[SOURCE EXTRACT]
----

SneaksAndData / arcane-framework

Akka.NET-based framework for data streaming services using the Arcane Kubernetes Operator
Apache License 2.0
5 stars 2 forks source link

[BUG] CdmChangeFeedSource attempts to stream data from multiple locations #98

Open george-zubrienko opened 3 months ago

george-zubrienko commented 3 months ago

Description

It seems sometimes in Dynamics data lake (Synapse) export the export location might change. However, due to the fact that we search for table using this code:

var tableBlobs = this.source.blobStorage.ListBlobsAsEnumerable(this.tablesPath).Where(blob =>
    blob.Name.Split("/")[^1].StartsWith($"{this.source.entityName.ToUpper()}_") &&
    blob.Name.EndsWith(".csv")).ToList();

and that filenames are not changed, we can hit two different paths in this case - old one with schemaA and new one with schemaB. Thus, stream will run normally and the abort with data type mismatch error when all rows from schemaA are exhausted

Steps to reproduce the issue

  1. Create two different paths leading to the table with the same name, but different schemas
  2. Run the source
  3. Observe failure after rows from first path are exhausted

Describe the results you expected

Either a hard failure with an ERROR level message, or a warning and automatic selection of files from a newer path (preferred)

System information

No response

----

[DATASET CONTENT]
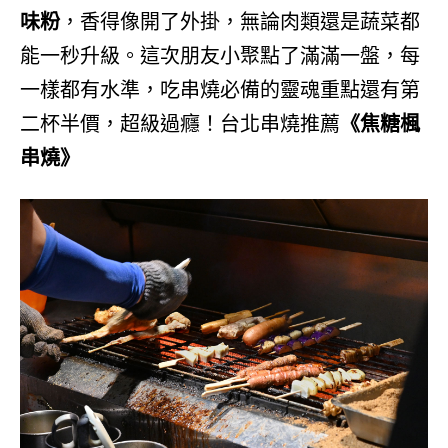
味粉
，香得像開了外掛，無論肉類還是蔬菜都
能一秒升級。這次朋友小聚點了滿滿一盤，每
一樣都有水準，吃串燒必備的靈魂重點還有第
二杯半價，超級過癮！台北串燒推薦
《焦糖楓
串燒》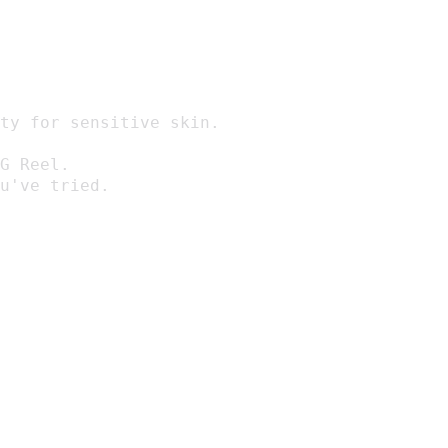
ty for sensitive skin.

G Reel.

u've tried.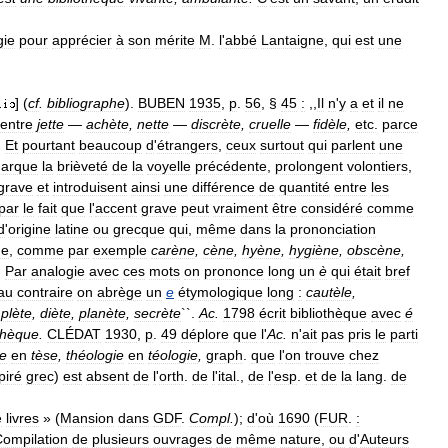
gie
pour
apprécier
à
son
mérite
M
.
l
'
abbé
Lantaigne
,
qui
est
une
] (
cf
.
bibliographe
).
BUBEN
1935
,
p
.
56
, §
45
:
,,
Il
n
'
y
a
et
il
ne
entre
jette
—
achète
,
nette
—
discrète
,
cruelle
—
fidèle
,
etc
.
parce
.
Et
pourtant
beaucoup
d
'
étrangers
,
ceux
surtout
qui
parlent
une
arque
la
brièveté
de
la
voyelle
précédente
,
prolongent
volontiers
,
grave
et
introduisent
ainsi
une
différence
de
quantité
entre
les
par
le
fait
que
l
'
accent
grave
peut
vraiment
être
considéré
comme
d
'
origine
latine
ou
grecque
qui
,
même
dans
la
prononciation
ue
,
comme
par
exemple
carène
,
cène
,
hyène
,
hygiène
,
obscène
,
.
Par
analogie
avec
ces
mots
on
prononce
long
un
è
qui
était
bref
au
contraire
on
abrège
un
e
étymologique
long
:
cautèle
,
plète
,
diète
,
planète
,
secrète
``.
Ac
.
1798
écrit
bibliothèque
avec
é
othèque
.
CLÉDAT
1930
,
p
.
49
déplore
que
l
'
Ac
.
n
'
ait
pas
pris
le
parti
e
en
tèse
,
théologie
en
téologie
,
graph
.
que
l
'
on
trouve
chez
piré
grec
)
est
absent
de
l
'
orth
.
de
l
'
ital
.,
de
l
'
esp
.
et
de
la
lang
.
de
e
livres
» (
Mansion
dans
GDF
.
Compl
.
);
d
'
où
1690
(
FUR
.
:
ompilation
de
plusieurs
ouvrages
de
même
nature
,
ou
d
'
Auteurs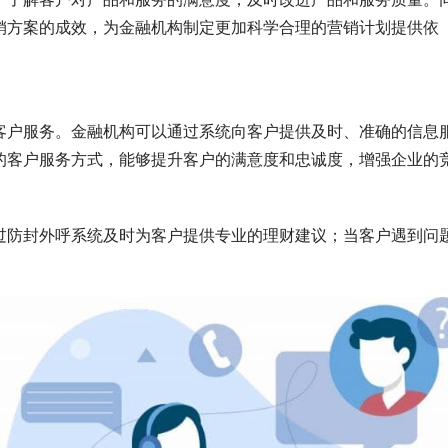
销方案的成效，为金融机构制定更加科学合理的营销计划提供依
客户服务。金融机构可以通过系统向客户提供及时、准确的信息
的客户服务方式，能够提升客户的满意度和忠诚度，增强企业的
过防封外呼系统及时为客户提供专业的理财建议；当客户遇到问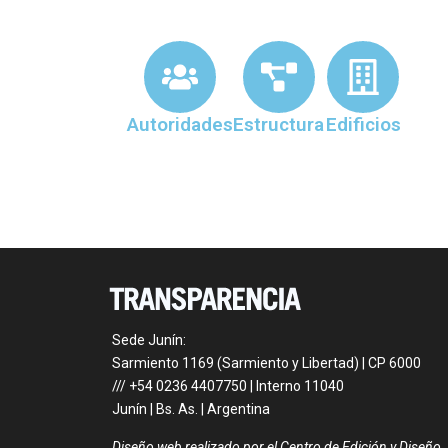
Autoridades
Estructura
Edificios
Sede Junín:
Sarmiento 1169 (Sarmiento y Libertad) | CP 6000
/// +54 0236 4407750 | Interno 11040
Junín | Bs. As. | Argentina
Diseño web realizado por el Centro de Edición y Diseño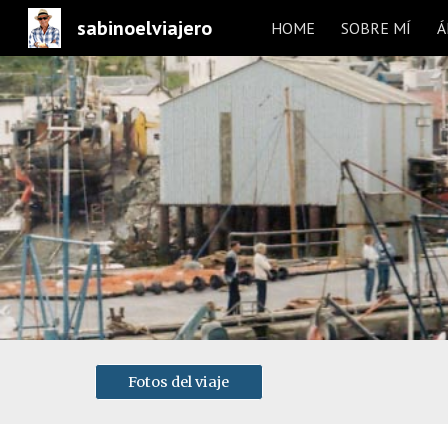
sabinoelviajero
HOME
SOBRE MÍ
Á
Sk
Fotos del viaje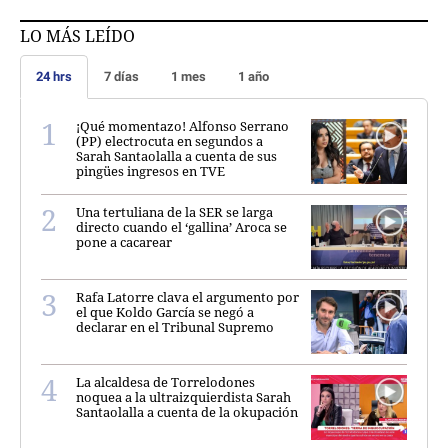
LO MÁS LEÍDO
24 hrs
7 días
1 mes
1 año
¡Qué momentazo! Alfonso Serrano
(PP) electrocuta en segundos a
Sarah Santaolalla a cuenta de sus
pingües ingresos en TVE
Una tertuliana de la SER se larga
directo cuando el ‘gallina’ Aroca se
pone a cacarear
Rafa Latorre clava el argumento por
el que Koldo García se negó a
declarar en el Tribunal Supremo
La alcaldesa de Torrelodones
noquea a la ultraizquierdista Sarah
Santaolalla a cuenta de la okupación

----

[WHAT YOU NEED TO DO]
Which expected result does the bug report mark as preferred? The lines come from a different source than the bug report.

[RESPONSE FOR THIS EXERCISE]
A warning and automatic selection of files from a newer path.